NIAGARA FALLS REDEVELOPMENT, LLC, Plaintiff-Respondent, v. Armand CERRONE, Inc., also known as Cerrone Trucking Company, Defendant-Appellant.

Decided: April 28, 2006

PRESENT:  GORSKI, J.P., MARTOCHE, SMITH, AND PINE, JJ. Berrigan, Perlman & Gabriele, Niagara Falls (Edward P. Perlman of Counsel), for Defendant-Appellant. Alessi Law Firm, Buffalo (Richard G. Collins of Counsel), for Plaintiff-Respondent.
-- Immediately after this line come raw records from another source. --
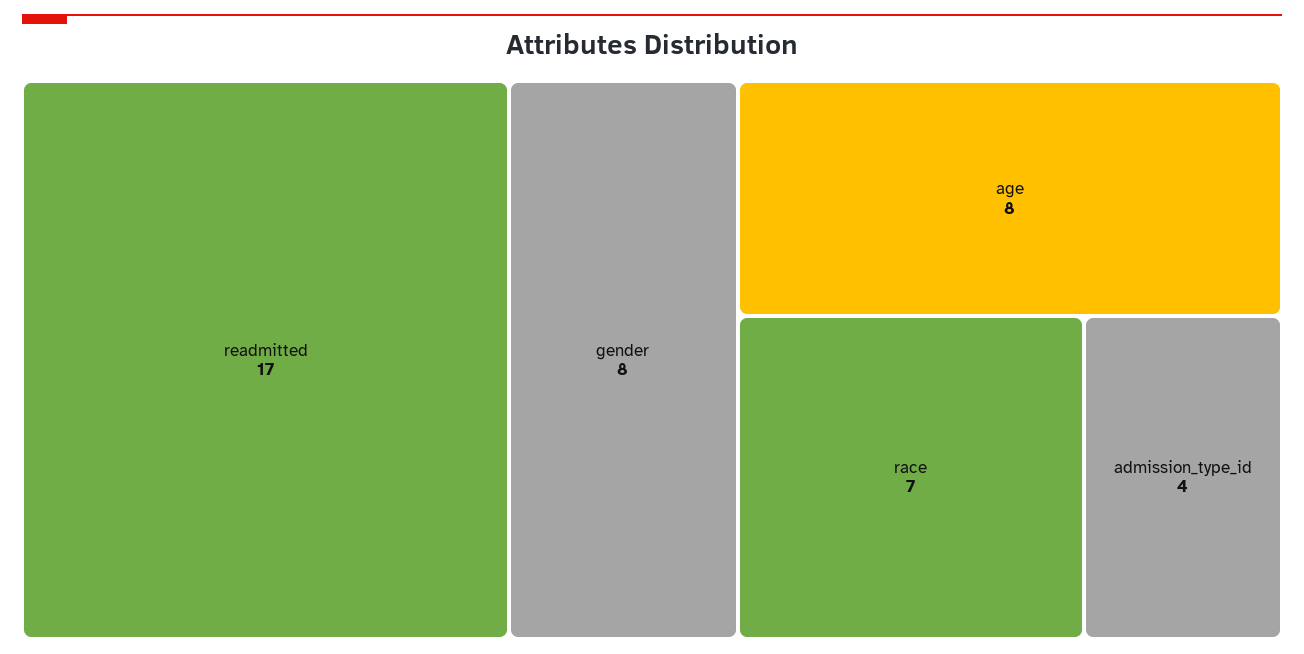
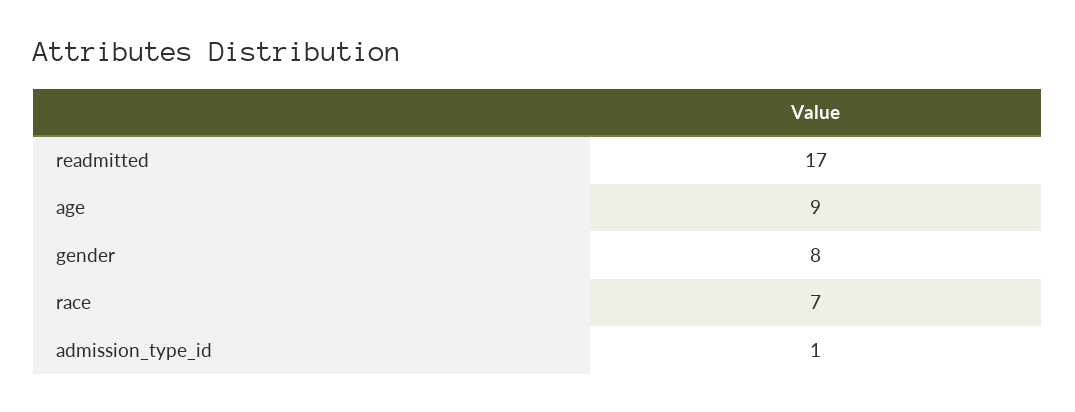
  {
    "readmitted": 17,
    "gender": 8,
-   "age": 8,
+   "age": 9,
    "race": 7,
-   "admission_type_id": 4
+   "admission_type_id": 1
  }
 Plaintiff commenced this action alleging that defendant had trespassed on property that was equitably owned by plaintiff and seeking damages for defendant's alleged trespass.   It is undisputed that defendant removed trees and an earthen berm around the perimeter of that property pursuant to a subcontract with third-party defendant.   Supreme Court erred in denying defendant's cross motion for summary judgment dismissing the complaint on the ground that, at the time of the trespass set forth in the complaint, plaintiff was merely the holder of an option to purchase the property and thus lacks standing to bring this action for trespass.  “An option is an exclusive privilege to buy and a contract for an option is the agreement by which the privilege is created․ It neither transfers, nor agrees to transfer title to property, but confers the bare right to accept an offer within the time limited and upon the terms provided.   No obligation is assumed by the holder of an option and no promise is made in the contract therefor except by the one making the offer or granting the privilege” (Benedict v. Pincus, 191 N.Y. 377, 382, 84 N.E. 284).   “ [P]ossession is an essential element of [a trespass] action” (Kelman v. Wilen, 283 App.Div. 1113, 1113, 131 N.Y.S.2d 679;  see also Firment v. Bryden, 54 A.D.2d 796, 387 N.Y.S.2d 737), and plaintiff had no right of possession with respect to the property as the mere holder of an option to purchase it.   Although there was ongoing litigation between plaintiff and the City of Niagara Falls (City) concerning plaintiff's alleged exercise of the option to purchase the property, plaintiff does not dispute that it did not have title to the property at the time of the alleged trespass, and any assertion by plaintiff that it was the “equitable owner” at that time is belied by the City's rejection of all ownership claims by plaintiff to the property during the period in which defendant was working there.   Moreover, we note that plaintiff's litigation with the City was settled months after defendant's alleged trespass, and the City did not assign to plaintiff any right to seek damages arising from the alleged trespass.

It is hereby ORDERED that the amended order insofar as appealed from be and the same hereby is unanimously reversed on the law with costs, the cross motion is granted and the complaint is dismissed.